# DATASET ENTRIES
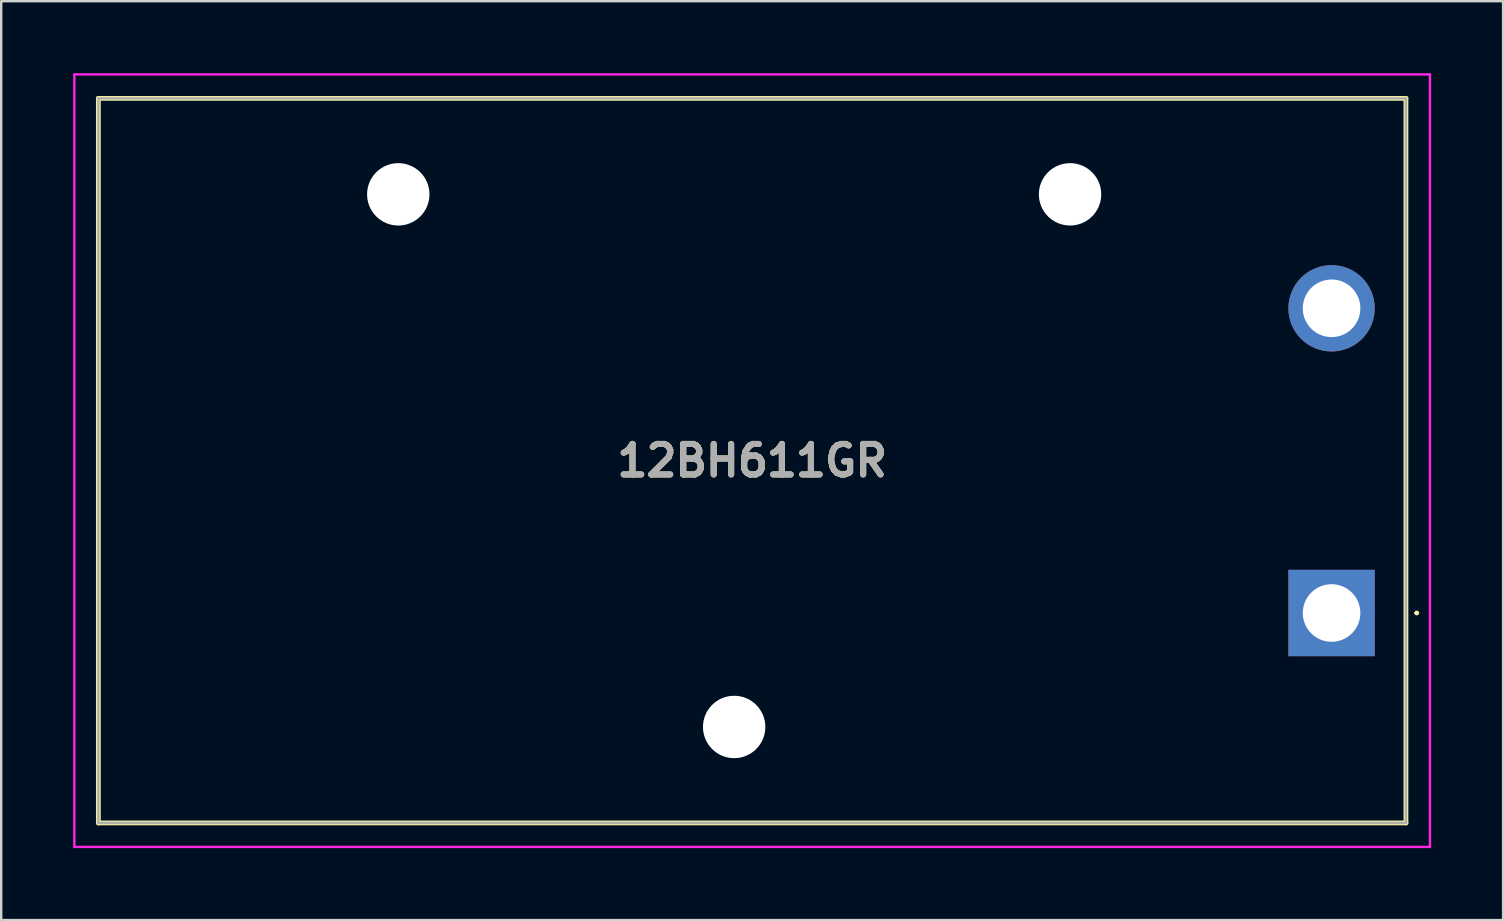
<source format=kicad_pcb>
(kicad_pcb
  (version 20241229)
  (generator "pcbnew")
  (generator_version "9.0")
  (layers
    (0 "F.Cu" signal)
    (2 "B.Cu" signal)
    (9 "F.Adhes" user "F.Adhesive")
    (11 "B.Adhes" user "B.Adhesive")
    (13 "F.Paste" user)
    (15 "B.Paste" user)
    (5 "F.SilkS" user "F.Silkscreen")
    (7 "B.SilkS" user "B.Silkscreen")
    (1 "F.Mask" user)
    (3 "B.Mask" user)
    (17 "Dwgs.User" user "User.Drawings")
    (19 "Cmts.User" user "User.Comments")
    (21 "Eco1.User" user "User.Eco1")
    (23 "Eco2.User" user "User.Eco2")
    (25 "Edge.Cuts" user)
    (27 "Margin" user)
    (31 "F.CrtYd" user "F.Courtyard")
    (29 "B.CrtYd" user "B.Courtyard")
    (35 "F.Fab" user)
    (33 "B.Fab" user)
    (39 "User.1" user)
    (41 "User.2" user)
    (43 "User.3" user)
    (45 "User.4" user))
  (footprint "12BH611GR"
    (layer "F.Cu")
    (at 52.45 22.5)
    (property "Reference" "12BH611GR" (at -24.15 -6.35 0) (layer "F.SilkS") (effects (font (size 1.27 1.27) (thickness 0.254))))
    (attr through_hole)
    (fp_line (start -51.4 -21.45) (end -51.4 8.75) (stroke (width 0.2) (type solid)) (layer "F.SilkS"))
    (fp_line (start -51.4 8.75) (end 3.1 8.75) (stroke (width 0.2) (type solid)) (layer "F.SilkS"))
    (fp_line (start 3.1 -21.45) (end -51.4 -21.45) (stroke (width 0.2) (type solid)) (layer "F.SilkS"))
    (fp_line (start 3.1 8.75) (end 3.1 -21.45) (stroke (width 0.2) (type solid)) (layer "F.SilkS"))
    (fp_line (start 3.5 0) (end 3.5 0) (stroke (width 0.1) (type solid)) (layer "F.SilkS"))
    (fp_line (start 3.6 0) (end 3.6 0) (stroke (width 0.1) (type solid)) (layer "F.SilkS"))
    (fp_arc (start 3.5 0) (mid 3.55 -0.05) (end 3.6 0) (stroke (width 0.1) (type solid)) (layer "F.SilkS"))
    (fp_arc (start 3.6 0) (mid 3.55 0.05) (end 3.5 0) (stroke (width 0.1) (type solid)) (layer "F.SilkS"))
    (fp_line (start -52.4 -22.45) (end 4.1 -22.45) (stroke (width 0.1) (type solid)) (layer "F.CrtYd"))
    (fp_line (start -52.4 9.75) (end -52.4 -22.45) (stroke (width 0.1) (type solid)) (layer "F.CrtYd"))
    (fp_line (start 4.1 -22.45) (end 4.1 9.75) (stroke (width 0.1) (type solid)) (layer "F.CrtYd"))
    (fp_line (start 4.1 9.75) (end -52.4 9.75) (stroke (width 0.1) (type solid)) (layer "F.CrtYd"))
    (fp_line (start -51.4 -21.45) (end 3.1 -21.45) (stroke (width 0.1) (type solid)) (layer "F.Fab"))
    (fp_line (start -51.4 8.75) (end -51.4 -21.45) (stroke (width 0.1) (type solid)) (layer "F.Fab"))
    (fp_line (start 3.1 -21.45) (end 3.1 8.75) (stroke (width 0.1) (type solid)) (layer "F.Fab"))
    (fp_line (start 3.1 8.75) (end -51.4 8.75) (stroke (width 0.1) (type solid)) (layer "F.Fab"))
    (fp_text user "${REFERENCE}" (at -24.15 -6.35 0) (layer "F.Fab") (effects (font (size 1.27 1.27) (thickness 0.254))))
    (pad "" np_thru_hole circle (at -38.9 -17.45) (size 2.6 2.6) (drill 2.6) (layers "*.Cu" "*.Mask"))
    (pad "" np_thru_hole circle (at -24.9 4.75) (size 2.6 2.6) (drill 2.6) (layers "*.Cu" "*.Mask"))
    (pad "" np_thru_hole circle (at -10.9 -17.45) (size 2.6 2.6) (drill 2.6) (layers "*.Cu" "*.Mask"))
    (pad "1" thru_hole rect (at 0 0) (size 3.6 3.6) (drill 2.4) (layers "*.Cu" "*.Mask"))
    (pad "2" thru_hole circle (at 0 -12.7) (size 3.6 3.6) (drill 2.4) (layers "*.Cu" "*.Mask")))
  (gr_rect
    (start -3 -3)
    (end 59.6 35.3)
    (stroke (width 0.1) (type default))
    (fill no)
    (layer "Edge.Cuts")))
</source>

# INSTRUCTIONS FOR THE TASK
Work out how many lines in the entries hold the string "Courtyard". Your answer should consist solely of that number.

# TASK OUTPUT
2